Der Pfingstmontag soll als Tag der Einheit der Kirche gemeinsam gefeiert werden, und im September soll der "Tag der Schöpfung" ebenfalls ökumenisch begangen werden. Ferner fordert das ZdK die gegenseitige Anerkennung des Patenamtes in allen Mitgliedskirchen der Arbeitsgemeinschaft Christlicher Kirchen (ACK).

So bekannt die Forderungen aus evangelischer Sicht auch sind, so bedenkenswert sind die Begründungen des höchsten katholischen Laiengremiums für eine "Ökumene der Zukunft". Auch hier gibt es keine wesentlichen Unterschiede zur evangelischen Kirche, zumal längst auch viele katholische Christen (und Priester) bei ökumenischen Veranstaltungen gemeinsam mit den evangelischen Christen das Abendmahl feiern - nur nicht öffentlich. Das ZdK macht in seiner Erklärung deutlich, dass viele katholische Christen bewusst als mündige Christen in ökumenischer Eintracht leben – wenn es sein muss, auch im Widerspruch zu den offiziellen Regelungen.

Katholische Kirche soll sich mit Luther befassen

Nach Überzeugung des höchsten katholischen Laiengremiums darf eine "Ökumene der Zukunft" weder fragen, wer Recht hat, noch wer gewinnt. Schon gar nicht dürfe sie mit Machtfragen verquickt werden, denn zur Wahrheit bekenne sich der Mensch in Freiheit. Auch könne die ökumenische Suche nach dem wahren Kirchesein "nicht mit einer fertigen Antworten beginnen". Vielmehr müsse darum gerungen werden, aus der überlieferten Wahrheit zu neuen Einsichten zu kommen, "um unsere gemeinsame Zukunft im Auftrag des Herrn zu gestalten." Und so laute die eigentliche Frage: "Was ist nötig um der Menschen willen?
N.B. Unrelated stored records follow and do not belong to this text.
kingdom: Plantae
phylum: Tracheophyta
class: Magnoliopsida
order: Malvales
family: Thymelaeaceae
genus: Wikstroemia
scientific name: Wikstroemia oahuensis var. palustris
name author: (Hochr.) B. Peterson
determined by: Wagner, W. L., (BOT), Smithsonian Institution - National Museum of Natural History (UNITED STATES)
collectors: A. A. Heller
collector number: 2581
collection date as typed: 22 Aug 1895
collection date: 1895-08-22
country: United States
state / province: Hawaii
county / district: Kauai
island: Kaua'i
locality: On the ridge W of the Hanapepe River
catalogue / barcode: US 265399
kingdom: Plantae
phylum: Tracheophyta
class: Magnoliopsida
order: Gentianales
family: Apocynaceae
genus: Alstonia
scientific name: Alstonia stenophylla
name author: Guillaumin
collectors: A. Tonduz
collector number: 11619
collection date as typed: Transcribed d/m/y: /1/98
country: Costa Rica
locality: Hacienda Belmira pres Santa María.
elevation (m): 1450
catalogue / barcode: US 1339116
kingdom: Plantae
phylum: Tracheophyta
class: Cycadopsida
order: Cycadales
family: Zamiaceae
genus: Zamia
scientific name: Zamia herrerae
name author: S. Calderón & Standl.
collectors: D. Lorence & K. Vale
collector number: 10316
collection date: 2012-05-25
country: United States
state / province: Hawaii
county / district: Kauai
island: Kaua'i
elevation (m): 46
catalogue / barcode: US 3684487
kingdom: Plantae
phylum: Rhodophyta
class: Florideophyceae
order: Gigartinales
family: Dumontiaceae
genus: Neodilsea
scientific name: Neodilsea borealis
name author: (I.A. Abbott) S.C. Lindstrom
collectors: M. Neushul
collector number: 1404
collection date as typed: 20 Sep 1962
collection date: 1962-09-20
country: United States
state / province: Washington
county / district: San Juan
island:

Wo brauchen sie in den Nöten unserer Zeit die frohe Botschaft des Evangeliums?"

Im Blick auf das 500jährige Jubiläum der Reformation 2017 fordert das ZdK ferner von der katholischen Kirche "die ernsthafte und ehrliche Neubewertung der Reformation und der Person Martin Luthers mutig fortzuführen." Aber auch hier zeigt sich bereits ein Unterschied zum für die Ökumene in der Deutschen Bischofskonferenz zuständigen Regensburger Diözesanbischof Gebhard Müller, der sich vor allem mit der Person Luthers auseinandersetzen will, da dieser große Theologe ja nicht die Kirchenspaltung gewollt habe. Übrigens: ZdK-Präsident Alois Glück macht in Erfurt keinen Hehl daraus, dass er nach Berlin 2003 und München 2010 für einen 3. Ökumenischen Kirchentag ist.

Das ZdK-Papier über die Ökumene der Zukunft hat es verdient, in der evangelischen Kirche ausführlich diskutiert zu werden. Vor allem aber verdient es ihre volle Unterstützung.


K. Rüdiger Durth ist freier Autor und langjähriger Beobachter des politischen und kirchlichen Geschehens.